*** Opening of DATASET ENTRIES ***

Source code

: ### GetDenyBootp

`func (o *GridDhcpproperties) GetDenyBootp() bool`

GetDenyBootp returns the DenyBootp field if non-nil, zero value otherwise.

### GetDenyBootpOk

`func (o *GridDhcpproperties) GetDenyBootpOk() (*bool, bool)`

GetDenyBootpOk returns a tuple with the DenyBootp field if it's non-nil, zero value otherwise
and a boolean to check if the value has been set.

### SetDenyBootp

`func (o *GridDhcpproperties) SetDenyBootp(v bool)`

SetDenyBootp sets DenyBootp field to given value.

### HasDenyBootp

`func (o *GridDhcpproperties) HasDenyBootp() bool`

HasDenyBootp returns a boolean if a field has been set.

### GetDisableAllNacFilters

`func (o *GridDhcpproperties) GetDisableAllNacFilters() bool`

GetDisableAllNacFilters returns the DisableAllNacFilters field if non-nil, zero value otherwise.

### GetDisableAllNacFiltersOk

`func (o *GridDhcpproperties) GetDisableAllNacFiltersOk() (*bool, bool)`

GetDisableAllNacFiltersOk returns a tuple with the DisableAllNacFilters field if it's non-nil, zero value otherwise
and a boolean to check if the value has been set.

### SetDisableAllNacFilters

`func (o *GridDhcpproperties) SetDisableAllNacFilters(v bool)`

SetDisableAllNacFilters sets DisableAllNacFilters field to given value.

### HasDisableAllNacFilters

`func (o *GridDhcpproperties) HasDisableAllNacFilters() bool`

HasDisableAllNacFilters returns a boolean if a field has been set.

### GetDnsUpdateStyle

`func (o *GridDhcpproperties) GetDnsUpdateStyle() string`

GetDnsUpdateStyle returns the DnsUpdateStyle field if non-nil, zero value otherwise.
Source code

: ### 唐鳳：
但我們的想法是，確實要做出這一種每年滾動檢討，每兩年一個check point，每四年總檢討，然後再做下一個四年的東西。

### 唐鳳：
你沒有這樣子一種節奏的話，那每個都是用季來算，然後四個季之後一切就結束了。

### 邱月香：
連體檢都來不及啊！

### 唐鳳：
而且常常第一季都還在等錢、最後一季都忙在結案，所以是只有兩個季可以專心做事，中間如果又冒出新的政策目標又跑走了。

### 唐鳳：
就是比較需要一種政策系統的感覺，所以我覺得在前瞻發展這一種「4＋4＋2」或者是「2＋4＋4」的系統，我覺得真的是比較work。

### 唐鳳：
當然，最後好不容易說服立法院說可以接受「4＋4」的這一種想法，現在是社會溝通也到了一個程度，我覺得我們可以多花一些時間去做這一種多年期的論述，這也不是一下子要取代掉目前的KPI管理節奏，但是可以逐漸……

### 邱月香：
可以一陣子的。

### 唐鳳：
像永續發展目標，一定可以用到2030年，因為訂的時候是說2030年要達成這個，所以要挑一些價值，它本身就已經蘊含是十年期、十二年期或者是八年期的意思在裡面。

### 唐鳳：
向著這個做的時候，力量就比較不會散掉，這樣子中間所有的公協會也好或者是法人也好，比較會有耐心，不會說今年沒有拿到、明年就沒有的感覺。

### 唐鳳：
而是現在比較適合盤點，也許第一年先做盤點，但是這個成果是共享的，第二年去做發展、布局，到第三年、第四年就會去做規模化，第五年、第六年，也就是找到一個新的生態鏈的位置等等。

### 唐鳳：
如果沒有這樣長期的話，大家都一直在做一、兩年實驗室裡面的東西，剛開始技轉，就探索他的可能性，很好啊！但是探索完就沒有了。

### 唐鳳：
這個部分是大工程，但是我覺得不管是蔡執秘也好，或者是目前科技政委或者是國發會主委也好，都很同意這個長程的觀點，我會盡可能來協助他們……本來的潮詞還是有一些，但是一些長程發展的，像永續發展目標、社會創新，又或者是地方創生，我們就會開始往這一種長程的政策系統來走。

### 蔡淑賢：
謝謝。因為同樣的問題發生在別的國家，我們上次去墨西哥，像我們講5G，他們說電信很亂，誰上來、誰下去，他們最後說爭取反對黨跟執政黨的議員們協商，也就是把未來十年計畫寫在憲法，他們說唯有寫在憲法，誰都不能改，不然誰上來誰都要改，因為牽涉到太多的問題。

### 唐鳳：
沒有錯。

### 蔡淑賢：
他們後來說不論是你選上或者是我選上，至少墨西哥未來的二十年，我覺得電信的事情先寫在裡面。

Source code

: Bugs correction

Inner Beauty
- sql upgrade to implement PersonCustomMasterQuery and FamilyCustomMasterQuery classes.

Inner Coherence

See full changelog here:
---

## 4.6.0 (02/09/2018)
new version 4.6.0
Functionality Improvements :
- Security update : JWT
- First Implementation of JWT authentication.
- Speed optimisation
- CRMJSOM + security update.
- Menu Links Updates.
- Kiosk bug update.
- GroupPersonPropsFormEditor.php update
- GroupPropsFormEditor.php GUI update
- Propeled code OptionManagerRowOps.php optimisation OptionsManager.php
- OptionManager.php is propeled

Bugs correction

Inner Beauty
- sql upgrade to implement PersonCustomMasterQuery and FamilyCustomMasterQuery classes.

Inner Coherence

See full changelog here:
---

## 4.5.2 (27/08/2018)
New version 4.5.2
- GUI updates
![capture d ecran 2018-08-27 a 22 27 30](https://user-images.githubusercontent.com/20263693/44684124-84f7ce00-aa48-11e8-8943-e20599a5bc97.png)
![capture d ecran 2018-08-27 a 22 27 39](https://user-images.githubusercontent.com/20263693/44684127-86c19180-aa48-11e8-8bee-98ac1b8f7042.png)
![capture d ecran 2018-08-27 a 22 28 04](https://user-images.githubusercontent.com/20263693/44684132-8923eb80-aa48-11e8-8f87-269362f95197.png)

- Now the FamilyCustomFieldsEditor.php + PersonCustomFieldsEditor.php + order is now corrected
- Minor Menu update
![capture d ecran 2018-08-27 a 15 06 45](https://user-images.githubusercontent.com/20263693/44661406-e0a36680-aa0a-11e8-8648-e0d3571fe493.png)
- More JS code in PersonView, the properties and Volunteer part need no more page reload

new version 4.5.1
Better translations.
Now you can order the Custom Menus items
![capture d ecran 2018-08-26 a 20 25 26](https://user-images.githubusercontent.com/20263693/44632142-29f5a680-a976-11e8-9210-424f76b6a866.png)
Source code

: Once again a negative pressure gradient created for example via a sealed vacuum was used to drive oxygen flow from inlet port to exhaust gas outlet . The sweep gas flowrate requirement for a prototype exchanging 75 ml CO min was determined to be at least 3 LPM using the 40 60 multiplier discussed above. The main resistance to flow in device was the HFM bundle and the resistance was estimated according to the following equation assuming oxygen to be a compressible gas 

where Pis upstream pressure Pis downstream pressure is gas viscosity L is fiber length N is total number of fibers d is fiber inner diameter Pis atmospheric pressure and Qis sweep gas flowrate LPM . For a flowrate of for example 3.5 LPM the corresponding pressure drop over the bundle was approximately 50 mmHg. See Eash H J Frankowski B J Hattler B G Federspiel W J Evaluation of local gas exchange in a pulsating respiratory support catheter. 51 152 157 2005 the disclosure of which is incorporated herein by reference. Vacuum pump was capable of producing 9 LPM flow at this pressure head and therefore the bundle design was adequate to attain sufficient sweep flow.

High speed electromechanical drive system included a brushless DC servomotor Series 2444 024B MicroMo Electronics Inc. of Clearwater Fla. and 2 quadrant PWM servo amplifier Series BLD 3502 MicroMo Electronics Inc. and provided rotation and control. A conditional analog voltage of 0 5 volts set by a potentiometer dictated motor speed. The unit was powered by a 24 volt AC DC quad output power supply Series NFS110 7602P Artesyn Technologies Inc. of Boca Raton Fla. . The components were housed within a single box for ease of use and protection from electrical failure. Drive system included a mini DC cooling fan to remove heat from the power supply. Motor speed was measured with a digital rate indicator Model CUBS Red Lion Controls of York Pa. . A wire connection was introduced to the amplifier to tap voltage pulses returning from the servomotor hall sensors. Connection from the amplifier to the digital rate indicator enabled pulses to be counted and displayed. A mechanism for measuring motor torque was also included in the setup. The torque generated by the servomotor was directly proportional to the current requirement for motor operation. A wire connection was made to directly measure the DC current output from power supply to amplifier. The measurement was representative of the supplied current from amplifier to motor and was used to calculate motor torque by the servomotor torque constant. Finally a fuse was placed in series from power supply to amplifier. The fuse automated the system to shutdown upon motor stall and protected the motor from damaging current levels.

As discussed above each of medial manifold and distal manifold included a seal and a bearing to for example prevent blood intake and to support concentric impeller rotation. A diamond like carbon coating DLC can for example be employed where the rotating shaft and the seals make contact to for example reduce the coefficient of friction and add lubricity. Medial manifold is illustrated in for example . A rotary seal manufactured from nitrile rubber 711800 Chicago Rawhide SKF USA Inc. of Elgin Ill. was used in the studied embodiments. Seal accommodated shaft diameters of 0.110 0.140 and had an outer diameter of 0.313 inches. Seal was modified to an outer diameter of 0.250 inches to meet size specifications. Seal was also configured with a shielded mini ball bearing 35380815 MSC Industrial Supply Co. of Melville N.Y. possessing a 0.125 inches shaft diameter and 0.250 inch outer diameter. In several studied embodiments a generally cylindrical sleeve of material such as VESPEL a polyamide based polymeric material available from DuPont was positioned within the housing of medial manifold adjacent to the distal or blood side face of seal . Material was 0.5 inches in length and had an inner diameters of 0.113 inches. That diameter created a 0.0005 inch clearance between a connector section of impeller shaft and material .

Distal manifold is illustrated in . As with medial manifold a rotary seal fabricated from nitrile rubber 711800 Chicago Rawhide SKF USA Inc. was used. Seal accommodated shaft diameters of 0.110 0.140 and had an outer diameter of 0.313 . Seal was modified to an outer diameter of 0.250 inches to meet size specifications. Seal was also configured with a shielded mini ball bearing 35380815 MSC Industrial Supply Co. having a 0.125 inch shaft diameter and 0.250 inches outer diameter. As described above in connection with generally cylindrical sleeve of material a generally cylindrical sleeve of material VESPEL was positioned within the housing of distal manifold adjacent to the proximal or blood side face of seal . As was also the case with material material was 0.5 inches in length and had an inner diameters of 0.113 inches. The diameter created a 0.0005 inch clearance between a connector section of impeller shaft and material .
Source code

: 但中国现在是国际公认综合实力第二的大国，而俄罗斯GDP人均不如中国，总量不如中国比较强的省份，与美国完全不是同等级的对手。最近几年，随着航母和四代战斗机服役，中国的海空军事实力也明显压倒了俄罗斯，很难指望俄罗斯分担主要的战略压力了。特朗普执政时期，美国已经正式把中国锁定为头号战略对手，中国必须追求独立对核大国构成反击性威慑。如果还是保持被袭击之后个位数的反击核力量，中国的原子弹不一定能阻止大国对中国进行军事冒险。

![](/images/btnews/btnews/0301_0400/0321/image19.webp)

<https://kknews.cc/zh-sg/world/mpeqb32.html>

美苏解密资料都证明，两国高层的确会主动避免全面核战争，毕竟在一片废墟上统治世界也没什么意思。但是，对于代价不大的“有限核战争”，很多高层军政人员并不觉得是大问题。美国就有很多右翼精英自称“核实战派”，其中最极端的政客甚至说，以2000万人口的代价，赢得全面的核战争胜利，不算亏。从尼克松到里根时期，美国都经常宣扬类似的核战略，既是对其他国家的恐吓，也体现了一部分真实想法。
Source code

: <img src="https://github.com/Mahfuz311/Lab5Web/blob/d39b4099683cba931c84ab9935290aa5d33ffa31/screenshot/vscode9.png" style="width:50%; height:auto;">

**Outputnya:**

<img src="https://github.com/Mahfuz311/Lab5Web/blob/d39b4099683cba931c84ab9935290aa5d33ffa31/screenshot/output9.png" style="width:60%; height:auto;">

*** Close of DATASET ENTRIES ***

#### TRY IT
Count up the lines of the data that include "height". Reply with a number only.

#### SOLUTION TO THIS TASK
2